El problema
Enumera, por favor, los lugares que, según el texto sobre el turismo, de pronto todos deseamos conocer, junto con la actividad que se menciona para cada uno.

Texto proporcionado

◇ ◇ ◇

TW
1

Antes de la eclosión de la clase media en los años cincuenta y sesenta del siglo pasado, la vida en los países desarrollados tenía límites muy claros. Había ricos –tradicionalmente emparentados con la vieja aristocracia y también con los nuevos industriales y comerciantes– y había currantes. Nada más. Los de arriba inventaron eso tan jugoso que llamamos turismo y que, en su día, consistía en viajar a otros lugares del mundo –o regiones del propio país cuando las comunicaciones eran más precarias– para descubrir paisajes, aguas termales, las bondades gastronómicas, los baños de sol y de mar y algunas curiosidades históricas, arquitectónicas o artísticas. Todo se hacía con la calma que exigían los medios de transporte de entonces –primero coches de caballos y más tarde el tren o un barco–. Viajar era un lujo, igual que mantener en pie una mansión o coleccionar obras de arte, joyas y antigüedades, entretenimientos de la clase más adinerada. Durante unas décadas el ascenso de esa clase intermedia entre los ricos y los pobres ha propiciado que algunos de los lujos de los que gozaban unos alcanzaran a los otros, aunque en un tono siempre más de andar por casa. Hasta que surgió el turismo low cost, capaz de enviarnos a cualquier lugar del mundo, donde disfrutar de ocho días a la bartola por el equivalente al salario de un mes, o menos. Esto y las redes sociales provocaron que todos deseáramos de pronto nadar en Bali, contemplar a los elefantes enTailandia, asomarnos a un volcán en Islandia o surfear en la isla de Pascua. Parece que ya no. Viajar se ha encarecido un 30 por ciento desde la pandemia. Volverá a ser patrimonio de los muy ricos. Los currelas, me temo, regresaremos a los años cuarenta.

◇ ◇ ◇

Datos para analizar
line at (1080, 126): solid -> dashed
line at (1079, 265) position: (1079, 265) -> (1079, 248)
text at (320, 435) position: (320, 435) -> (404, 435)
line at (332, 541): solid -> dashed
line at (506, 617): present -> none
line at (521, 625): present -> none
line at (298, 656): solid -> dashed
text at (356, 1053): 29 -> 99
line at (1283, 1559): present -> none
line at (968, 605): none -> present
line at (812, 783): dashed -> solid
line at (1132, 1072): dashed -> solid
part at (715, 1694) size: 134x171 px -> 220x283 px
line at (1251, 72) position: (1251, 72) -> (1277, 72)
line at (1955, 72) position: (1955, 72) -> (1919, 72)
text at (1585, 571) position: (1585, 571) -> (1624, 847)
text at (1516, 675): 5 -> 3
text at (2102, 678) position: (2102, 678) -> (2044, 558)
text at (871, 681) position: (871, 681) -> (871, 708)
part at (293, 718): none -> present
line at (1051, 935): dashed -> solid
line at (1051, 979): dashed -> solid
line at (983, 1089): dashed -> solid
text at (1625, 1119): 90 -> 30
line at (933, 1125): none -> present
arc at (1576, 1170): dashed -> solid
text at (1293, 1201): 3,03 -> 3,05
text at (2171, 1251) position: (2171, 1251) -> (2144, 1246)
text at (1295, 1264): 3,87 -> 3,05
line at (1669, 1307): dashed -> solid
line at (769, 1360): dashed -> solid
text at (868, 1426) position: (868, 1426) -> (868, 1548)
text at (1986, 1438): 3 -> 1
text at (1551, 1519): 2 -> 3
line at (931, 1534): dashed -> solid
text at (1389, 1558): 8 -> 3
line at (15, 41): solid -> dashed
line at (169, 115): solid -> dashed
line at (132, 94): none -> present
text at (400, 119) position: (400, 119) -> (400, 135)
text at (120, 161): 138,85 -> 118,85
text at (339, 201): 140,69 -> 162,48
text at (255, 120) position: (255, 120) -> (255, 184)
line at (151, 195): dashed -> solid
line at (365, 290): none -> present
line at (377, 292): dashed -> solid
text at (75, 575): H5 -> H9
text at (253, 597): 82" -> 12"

◇ ◇ ◇

Respuesta
- Bali: nadar
- Tailandia: contemplar a los elefantes
- Islandia: asomarse a un volcán
- Isla de Pascua: surfear